Question

My first encounter with the terms: output-safe, input-safe, output-unsafe and input-unsafe in the section Variance Safety of the C# Language Specification. I'm familiar with the concept of variance (both covariance and contravariance), which basically refers to the usage of one type in place of another type.

So what is really meant by output or input safety? And Are we talking about type-parameters in generic types here or any type (reference or value)?

Was it helpful?

Solution

This part of the spec -- you are referring to section 13.1.3.1 of the C# 4 specification, which perhaps you ought to have mentioned somewhere in your question -- is unfortunate, and I apologize. Mads and I meant well, but I've never been thrilled with how this part of the spec turned out.

We were attempting to come up with a more intuitive and easy-to-understand description of "covariantly valid", "contravariantly valid" and "invariantly valid" for the C# specification; the original draft specification was written with these terms, which people found confusing. The result was not actually much easier to understand, and it contained some errors.

My advice is: if you need to understand the precise rules for what makes a variant interface valid or invalid then you should read my notes on the subject which are here:

http://blogs.msdn.com/b/ericlippert/archive/2009/12/03/exact-rules-for-variance-validity.aspx

That is essentially an annotated transcription of the notes that I made while implementing the feature. These notes are much more detailed and hopefully more clear than the text that ended up in the spec.

You might also want to read the relevant section in the CLI specification; my notes were based directly on a thorough reading of it.

To actually answer your question: the idea behind "output unsafety" and "input unsafety" is essentially that if you have:

interface I<in T>
{
  T M();
}

Then T cannot be safely used in output positions.

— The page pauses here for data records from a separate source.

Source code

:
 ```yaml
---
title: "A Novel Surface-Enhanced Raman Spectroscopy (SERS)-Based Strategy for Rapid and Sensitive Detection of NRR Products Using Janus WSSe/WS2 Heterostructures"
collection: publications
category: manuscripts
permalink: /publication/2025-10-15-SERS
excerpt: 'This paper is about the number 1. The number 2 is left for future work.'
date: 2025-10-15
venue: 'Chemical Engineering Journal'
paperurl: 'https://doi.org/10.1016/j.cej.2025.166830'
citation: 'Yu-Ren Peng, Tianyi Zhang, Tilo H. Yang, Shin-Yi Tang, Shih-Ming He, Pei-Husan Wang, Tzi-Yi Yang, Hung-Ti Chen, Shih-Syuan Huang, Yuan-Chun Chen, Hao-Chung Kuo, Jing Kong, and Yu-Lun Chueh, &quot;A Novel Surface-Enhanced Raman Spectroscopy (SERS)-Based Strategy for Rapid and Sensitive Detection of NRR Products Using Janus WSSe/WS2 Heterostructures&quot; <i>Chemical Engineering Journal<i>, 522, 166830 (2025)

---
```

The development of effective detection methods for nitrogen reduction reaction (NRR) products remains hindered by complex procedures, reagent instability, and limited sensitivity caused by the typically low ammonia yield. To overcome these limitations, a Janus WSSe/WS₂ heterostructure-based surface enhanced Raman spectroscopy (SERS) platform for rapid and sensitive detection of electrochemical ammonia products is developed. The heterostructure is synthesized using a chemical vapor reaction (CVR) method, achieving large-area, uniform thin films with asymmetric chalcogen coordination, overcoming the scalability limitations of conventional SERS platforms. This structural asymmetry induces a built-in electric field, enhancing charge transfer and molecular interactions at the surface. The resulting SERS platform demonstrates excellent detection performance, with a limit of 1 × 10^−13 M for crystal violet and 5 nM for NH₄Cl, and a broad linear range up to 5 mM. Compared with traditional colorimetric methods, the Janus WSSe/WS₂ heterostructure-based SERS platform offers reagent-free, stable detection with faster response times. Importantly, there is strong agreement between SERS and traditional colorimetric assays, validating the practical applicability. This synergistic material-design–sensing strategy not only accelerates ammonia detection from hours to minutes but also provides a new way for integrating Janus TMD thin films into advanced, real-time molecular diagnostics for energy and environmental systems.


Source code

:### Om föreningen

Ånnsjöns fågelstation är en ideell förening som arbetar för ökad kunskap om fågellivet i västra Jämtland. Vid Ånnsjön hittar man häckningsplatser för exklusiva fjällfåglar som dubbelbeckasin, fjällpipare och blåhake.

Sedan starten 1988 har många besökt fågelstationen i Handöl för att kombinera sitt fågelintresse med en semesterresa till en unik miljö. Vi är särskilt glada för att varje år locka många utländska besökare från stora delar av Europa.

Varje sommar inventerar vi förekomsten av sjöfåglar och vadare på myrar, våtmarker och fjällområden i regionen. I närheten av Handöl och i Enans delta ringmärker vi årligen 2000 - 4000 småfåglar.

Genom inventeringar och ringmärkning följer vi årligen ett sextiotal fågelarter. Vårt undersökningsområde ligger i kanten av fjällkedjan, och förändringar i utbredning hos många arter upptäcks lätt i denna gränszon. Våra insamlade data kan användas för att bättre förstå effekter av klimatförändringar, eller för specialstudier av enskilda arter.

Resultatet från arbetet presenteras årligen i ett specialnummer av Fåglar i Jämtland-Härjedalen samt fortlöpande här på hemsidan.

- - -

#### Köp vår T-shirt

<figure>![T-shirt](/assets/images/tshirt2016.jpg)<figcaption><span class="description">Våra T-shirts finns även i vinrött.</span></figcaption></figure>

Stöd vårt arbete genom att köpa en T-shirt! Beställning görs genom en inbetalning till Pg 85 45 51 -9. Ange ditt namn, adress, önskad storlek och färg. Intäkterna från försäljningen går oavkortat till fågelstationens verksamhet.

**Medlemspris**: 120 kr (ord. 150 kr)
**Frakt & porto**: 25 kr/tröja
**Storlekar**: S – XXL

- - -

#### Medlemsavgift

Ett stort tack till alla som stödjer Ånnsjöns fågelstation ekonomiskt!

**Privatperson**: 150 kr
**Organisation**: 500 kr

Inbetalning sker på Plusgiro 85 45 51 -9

Suppose we allowed this; doing so violates type safety:

class C : I<Animal> 
{ public Animal M() { return new Giraffe(); } }
...
I<Animal> ia = new C<Animal>(); 
I<Tiger> it = ia; // Contravariant!
Tiger t = it.M(); // We just assigned a giraffe to a variable of type tiger.

That violates type safety, so we say that T is "output unsafe", and therefore this interface is not valid, because plainly T is used in an output position. Similarly for "input unsafe":

interface I<out T>
{
    void M(T t);
}

You could make an I<Giraffe> that takes a giraffe, convert it to I<Animal> and pass in a tiger to M, which is not safe. T is input-unsafe, and therefore this interface, which uses T in an input position, is not valid.